I crush down the rebellious part of me that cringes at that instruction. I hate this formal parade of false affection. I hate that I’m expected to bow and simper all night long in front of all these hateful strangers.
I follow my father out of the house to the waiting limo.
We live in a traditional-style villa in Sitges, on the south coast of Barcelona. My father bought this place because of the unusually large plot of land and the clear view to the ocean. The grounds include a spa and sauna, a Turkish bath, several ponds stocked with exotic fish, a large outdoor dining area, and an orchard. Surrounded on all sides, of course, by hedges and stone walls.

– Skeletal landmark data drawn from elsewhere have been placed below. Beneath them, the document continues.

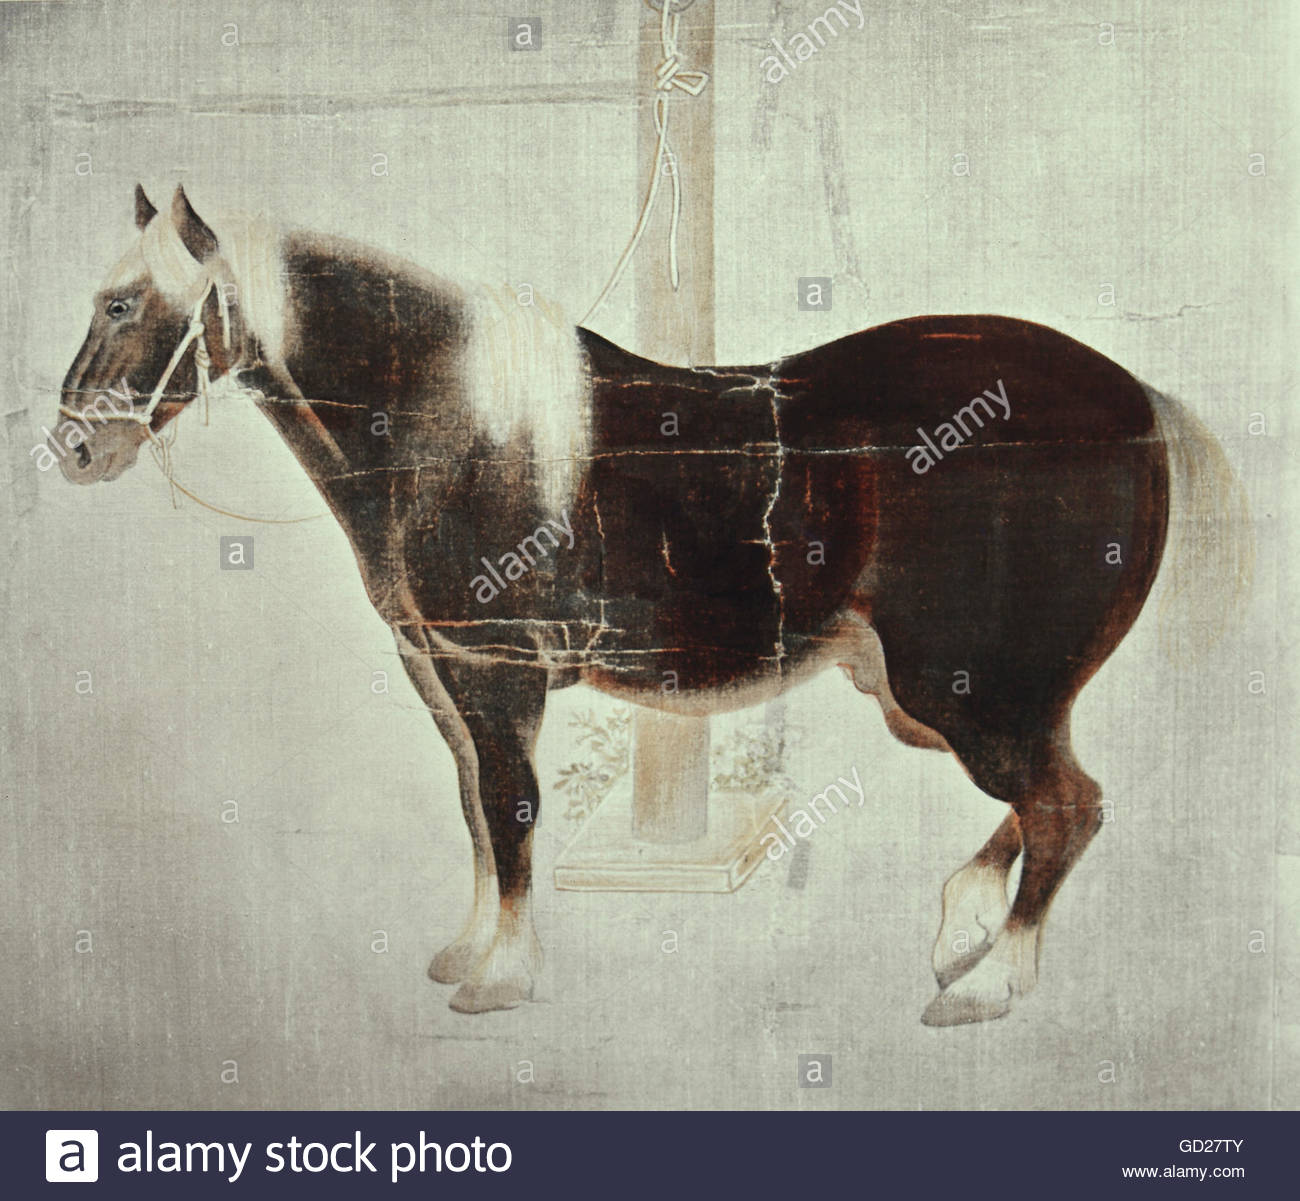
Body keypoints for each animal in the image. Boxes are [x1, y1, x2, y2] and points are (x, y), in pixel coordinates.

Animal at [50, 185, 1247, 1024]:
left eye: (123, 301)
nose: (70, 449)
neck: (454, 429)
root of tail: (1140, 405)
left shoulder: (496, 674)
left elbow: (511, 811)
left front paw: (501, 977)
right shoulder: (441, 674)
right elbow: (474, 810)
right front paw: (469, 949)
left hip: (969, 689)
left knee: (1064, 804)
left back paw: (990, 982)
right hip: (947, 695)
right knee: (1052, 803)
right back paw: (963, 930)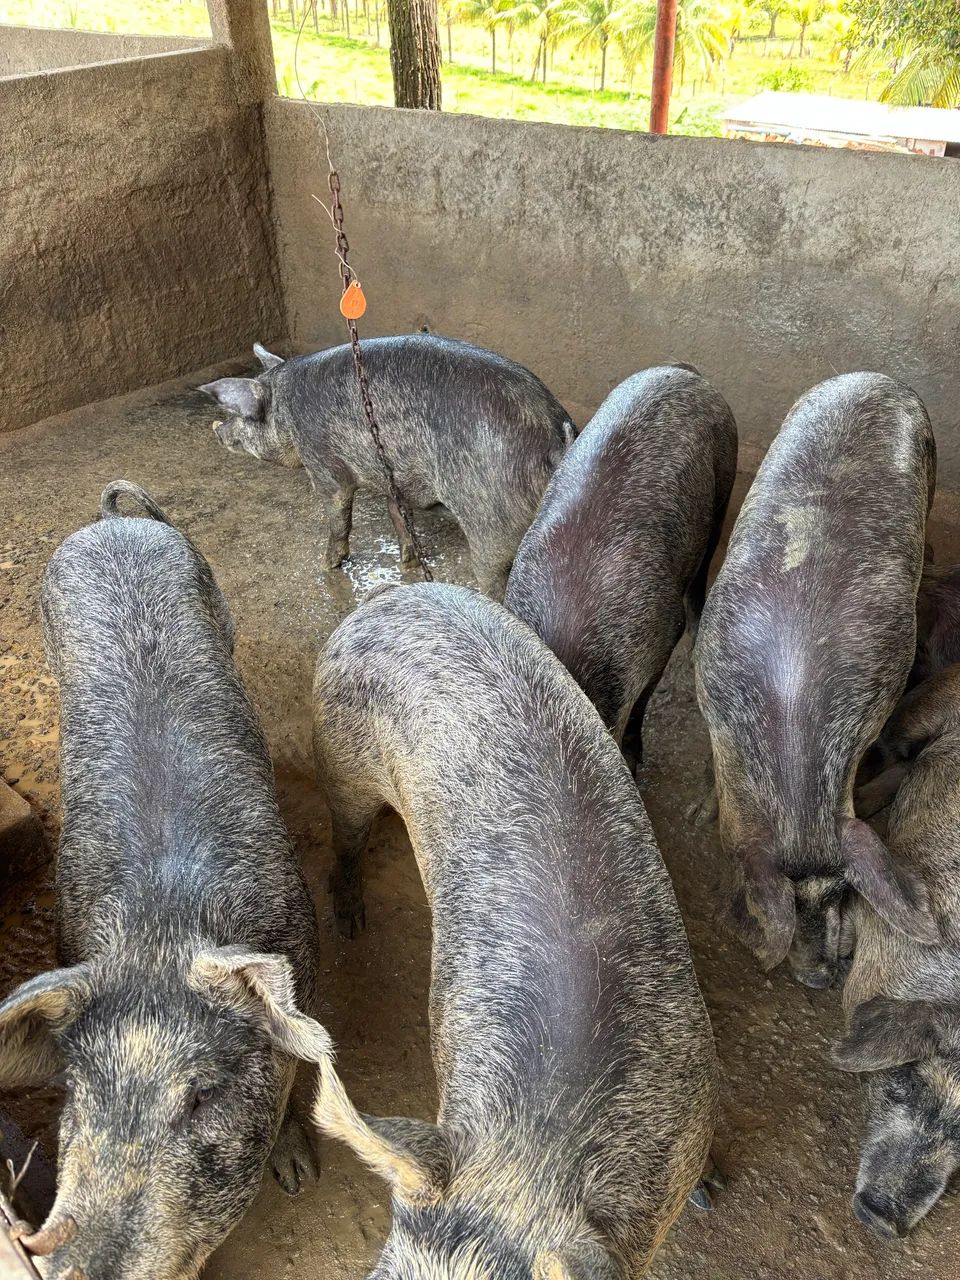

He likes to think of himself as a gentleman, though we’re descended from fishmongers.
The Galician clans were all fishermen to begin with.
Then the Bay of Biscay ran barren, and they turned to tobacco smuggling instead. Smuggling was far more lucrative than fishing had ever been. The fleets multiplied and the fishermen grew rich with empty nets, and cargo holds stuffed with tobacco, hashish, and cocaine.
The Galicians made contacts in Colombia and Morocco. Spain became the entry point for the vast majority of the high-quality cocaine smuggled into Europe.
They built distribution routes to Portugal, France, and Britain, made alliances with the Albanians and the Turkish mafia to bring in heroin, too. They bought politicians and won the love of the people by sponsoring festivals, schools, and football teams. Juventud Cambados became the highest-paid football players in the nation, despite being located in a tiny town, all thanks to narco money.
But what had been a local operation between the tight-knit Galician clans became an international enterprise. The clans began to feud. Long-seated resentments flared up all over again, this time with exponential force behind them.
Threats turned into kidnapping. Kidnapping into torture and murder. A cycle of bloody reprisals split the clans apart.
This is where my father finds himself now: caught between the powerful Alonso clan who have allied themselves with the Brits, and the Torres family who owns the People’s Party and the Galician Premier.
My father needs a partner, or he’ll be swallowed up by one of the other clans. Or worse, crushed under their boot. He’s clinging on to his empire by his fingernails.
That’s where the Prince family comes in.
The Princes own the most powerful distribution network in Germany. With our product and their network, we’ll all become wealthy beyond measure.
For the small price of my marriage to Rocco Prince.
I’m sure his parents know they’re raising a psychopath.
He bounced around boarding schools across Europe to hush up the rumors of his cruelty, his depravity, his senseless violence . . .
I doubt there’s a mafia family in Germany who would give him one of their daughters.